Das solltest Du wissen, wenn Du einen Beagle halten willst
Dank seiner kompakten Größe kann der Beagle auch in einer Wohnung gehalten werden. Dennoch ist ein Haus mit großem Garten dem vorzuziehen. Schließlich lieben Beagle es, neue Gegenden zu erkunden, zu erschnüffeln und brauchen viel Bewegung. Beagle sind ausdauernde Laufhunde, weswegen lange Spaziergänge und ungewohntes Terrain für die Spürnasen perfekt sind.
Bei der Erziehung und Haltung des Beagles ist es unerlässlich, dass er auf die wichtigsten Kommandos hört und zu Dir zurückkehrt, wenn Du ihn rufst. Denn: Hat er einmal eine Fährte oder die Nachbarskatze entdeckt, lässt er nahezu nichts unversucht, um ihr nachzugehen. Bei der Erziehung von Beagle-Welpen ist es wichtig, dass Du Dich bereits zu Beginn als Rudelführer etablierst und positive Verhaltensweisen mithilfe von Snacks verfestigst.
Der Beagle: Eine ausdauernde Spürnase
Der Beagle hasst Langeweile. Diese lässt sich vermeiden, indem Du Deinen kleinen Vierbeiner mit Suchspielen oder langen Ausflügen auf Trab hältst. Beispielsweise, indem Du im Garten oder in Deiner Wohnung einige Snacks versteckst, lange Spaziergänge und Apportierspiele einplanst. Auch Hundesportarten wie Flyball, Dogdancing oder Agilitäts-Trainings sind geeignet, um Deinen Liebling fit zu halten.
Unkomplizierte Pflege
Der Beagle gilt als pflegeleichter Hund. Sein dichtes Fell musst Du nur ab und zu bürsten. Einzige potenzielle Schwachstelle: Die Ohren. Seine Schlappohren solltest Du regelmäßig kontrollieren, reinigen und auf Parasiten untersuchen.
Gesundheit: Bewegung ist das A und O
Beim Beagle liegt die Lebenserwartung bei zwölf bis 15 Jahren. Rassebedingte Beagle-Krankheiten sind nicht bekannt, bei manchen Beagle kann eine Hound-Ataxie auftreten. Achtest Du sonst auf eine artgerechte Ernährung und die richtige Futtermenge, verhinderst Du eine Adipositas-Erkrankung. Übergewicht kann die Gesundheit des Beagles negativ beeinflussen, weshalb energiearme Kost und ausreichend Bewegung das A und O sind.
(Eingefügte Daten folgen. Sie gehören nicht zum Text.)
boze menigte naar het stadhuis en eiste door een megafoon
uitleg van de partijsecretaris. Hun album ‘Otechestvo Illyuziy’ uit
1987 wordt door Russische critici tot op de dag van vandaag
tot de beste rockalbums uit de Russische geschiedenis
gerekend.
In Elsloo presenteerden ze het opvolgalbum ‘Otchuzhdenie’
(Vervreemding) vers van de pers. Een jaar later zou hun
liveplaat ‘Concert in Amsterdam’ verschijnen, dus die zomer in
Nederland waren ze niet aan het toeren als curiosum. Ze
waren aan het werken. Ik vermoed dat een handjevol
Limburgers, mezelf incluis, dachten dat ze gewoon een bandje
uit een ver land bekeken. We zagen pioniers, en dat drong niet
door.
Darauf solltest Du insbesondere deshalb achten, da der Beagle für seinen unersättlichen Appetit bekannt ist!

Artgerechte Ernährung und viel Auslauf
Beim Beagle solltest Du auf nährstoffreiche, jedoch energiearme Ernährung setzen. Mit diesem Futter kann Dein Vierbeiner sein volles Leistungspotenzial ausschöpfen – übertreiben solltest Du es allerdings nicht. Achte auf die richtige Futtermenge und anschließenden Auslauf. Denn: Beagle fressen gerne und viel, weswegen sie zu Übergewicht neigen. Sie sollten maximal 18 Kilogramm wiegen und eine schlanke Linie beibehalten.
Beagle zählen zu den beliebtesten Hunderassen – und das nicht ohne Grund. Der Beagle Hund ist ein umgänglicher Zeitgenosse, der als wachsam, freundlich und treu gilt. Das sind nur einige wenige Gründe, weshalb der Beagle bei konsequenter Erziehung ein perfekter Familienhund ist!